Too simple? Maybe. But for me, the deciding to was life-changing. Oh, how I hope you can somehow decide to yourself.
God Bless you, dear friends, in 2011, and always. I leave you with two nuggets of gold, to help you on your way. We can do this thing, I promise.
3 But I fear, lest somehow, as the serpent deceived Eve by his craftiness, so your minds may be corrupted from the simplicity that is in Christ.
(2 Corinthians 11:3, NKJV)
9 But he said to me, “My grace is sufficient for you, for my power is made perfect in weakness.” Therefore I will boast all the more gladly about my weaknesses, so that Christ’s power may rest on me.
(2 Corinthians 12:9, NIV)
Here are some photos from that day at the Fair, things added one by one to my Gratitude List for 2010 (2011 list started Jan 1, and growing already):
#1764: A hot, fresh Fletcher’s corny dog.
#1765: That my beloved husband, (thankfully) was oblivious to his wife’s inner turmoil that day, and enjoyed a day he never realized had to be redeemed.

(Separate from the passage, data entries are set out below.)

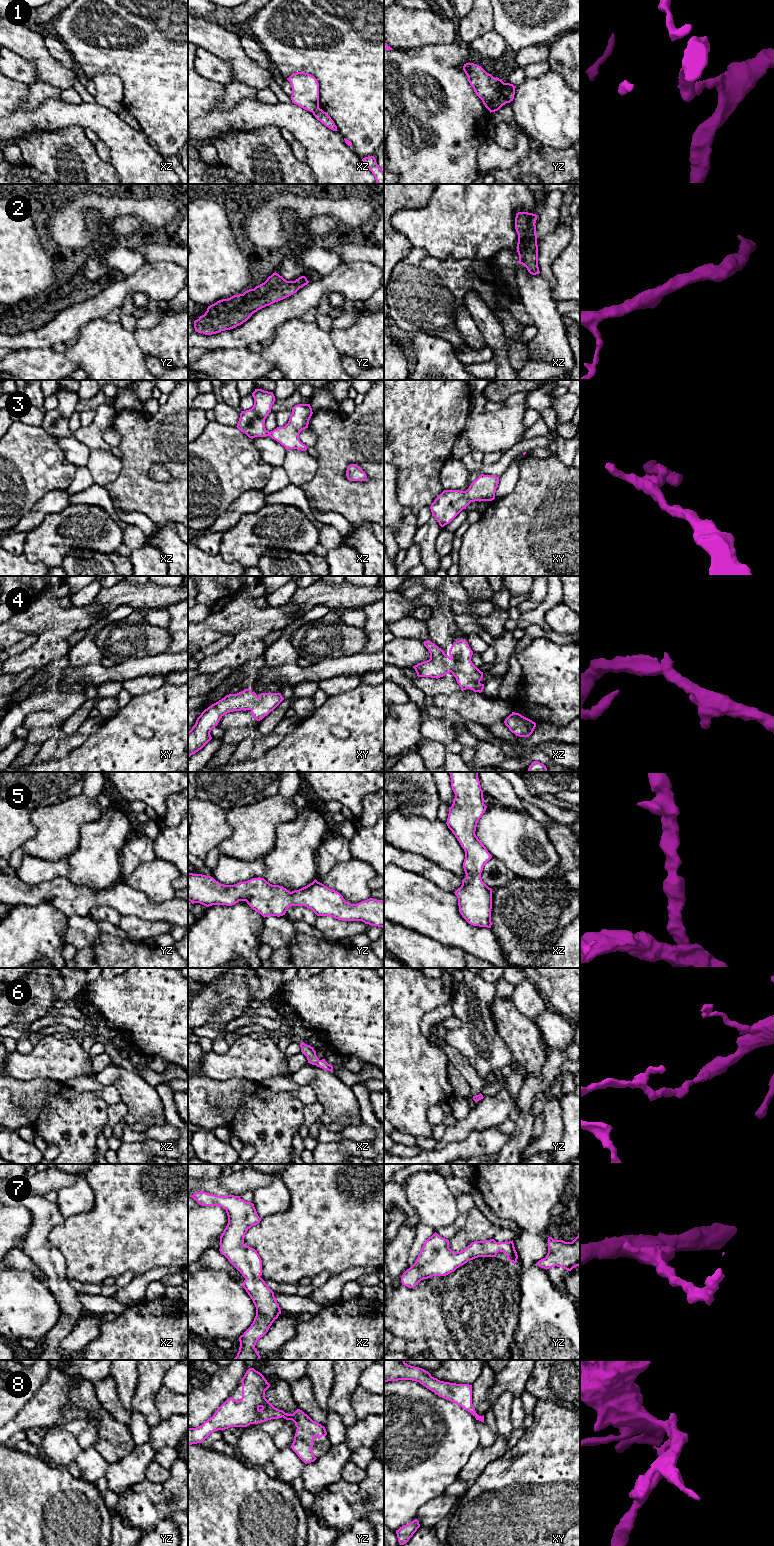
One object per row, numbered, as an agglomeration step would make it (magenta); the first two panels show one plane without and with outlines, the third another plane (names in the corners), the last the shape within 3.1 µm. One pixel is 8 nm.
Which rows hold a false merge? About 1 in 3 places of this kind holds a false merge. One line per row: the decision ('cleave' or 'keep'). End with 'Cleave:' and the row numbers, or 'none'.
1: cleave
2: keep
3: keep
4: keep
5: keep
6: keep
7: keep
8: cleave
Cleave: 1, 8

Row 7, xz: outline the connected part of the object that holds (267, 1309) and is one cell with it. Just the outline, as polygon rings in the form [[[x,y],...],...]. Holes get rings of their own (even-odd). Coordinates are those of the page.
[[[203,1191],[191,1195],[202,1206],[220,1206],[226,1210],[228,1224],[220,1237],[220,1249],[228,1261],[245,1278],[242,1286],[256,1307],[256,1316],[251,1326],[239,1337],[240,1347],[233,1360],[259,1360],[255,1345],[281,1314],[274,1292],[260,1277],[262,1260],[257,1251],[244,1244],[247,1231],[260,1223],[254,1204],[240,1196],[218,1196]]]

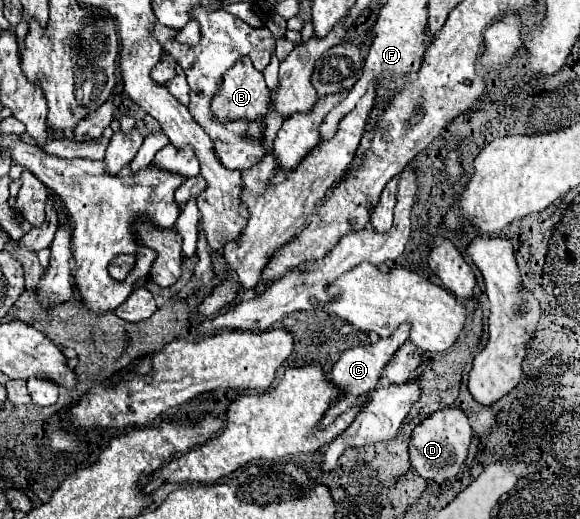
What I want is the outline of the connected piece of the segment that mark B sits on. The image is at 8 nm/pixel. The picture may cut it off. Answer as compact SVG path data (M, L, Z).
M248 57L240 59L232 69L224 73L220 91L212 97L210 111L220 123L230 123L236 119L252 121L264 115L268 105L268 87L264 75L256 71Z

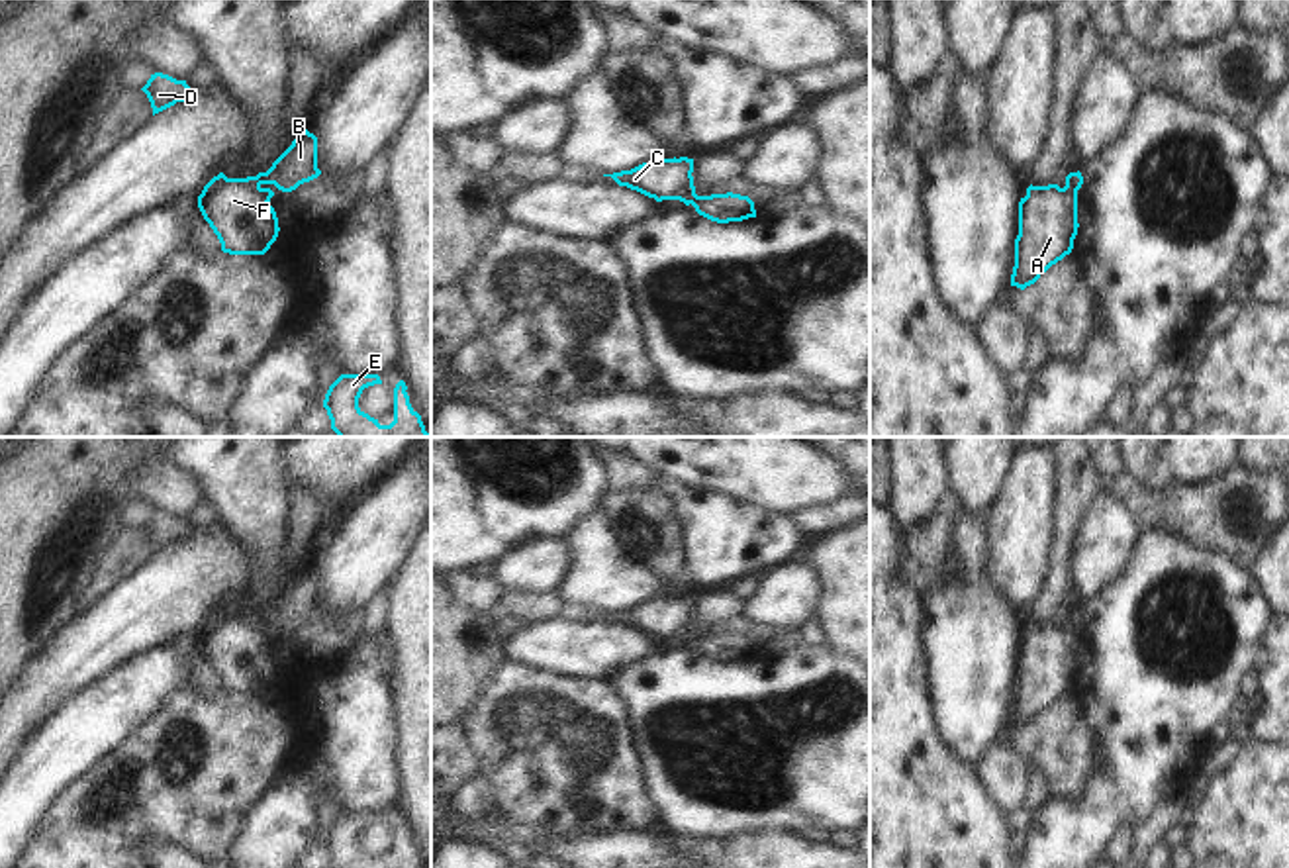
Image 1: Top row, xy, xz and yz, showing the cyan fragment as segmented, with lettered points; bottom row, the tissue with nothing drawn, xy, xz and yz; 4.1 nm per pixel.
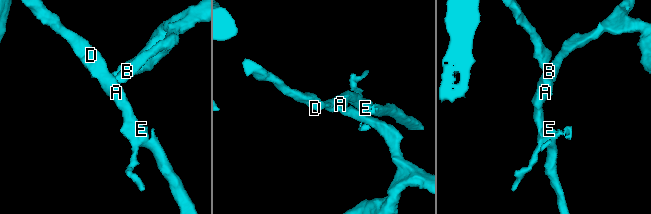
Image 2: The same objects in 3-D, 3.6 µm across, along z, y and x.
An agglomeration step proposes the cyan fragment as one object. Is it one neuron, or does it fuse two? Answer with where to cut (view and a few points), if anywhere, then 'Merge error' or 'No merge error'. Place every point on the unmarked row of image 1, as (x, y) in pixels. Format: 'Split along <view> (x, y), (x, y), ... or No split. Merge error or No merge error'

#1766: Our oldest and our youngest, side by side, strolling the Midway as friends.
#1767: Funnel cakes.
#1768: That my oldest son’s wife is one of my dearest friends.
#1769: A shadow photo of Gracie and me.
#1770: Our photographer son, getting to shoot the fair.
#1772: Pumpkins, carved and otherwise.
#1774: Clowning around on the fake grass, right in the middle of the Midway.
#1775: Cell phone photos, snapped by giggling grand-daughters.
#1776: This FACE!
#1777: He doesn’t let being a guy stop him from joining the amusement.
#1778: Fun house mirrors.
#1779: Uncles and nieces can be friends.
#1780: Loud, tacky rock music, wild colors, and two blurs that I’m related to.
#1781: Live, jazz music, at no extra charge.
#1782: Bumper cars.
Can you believe that I almost ruined this day?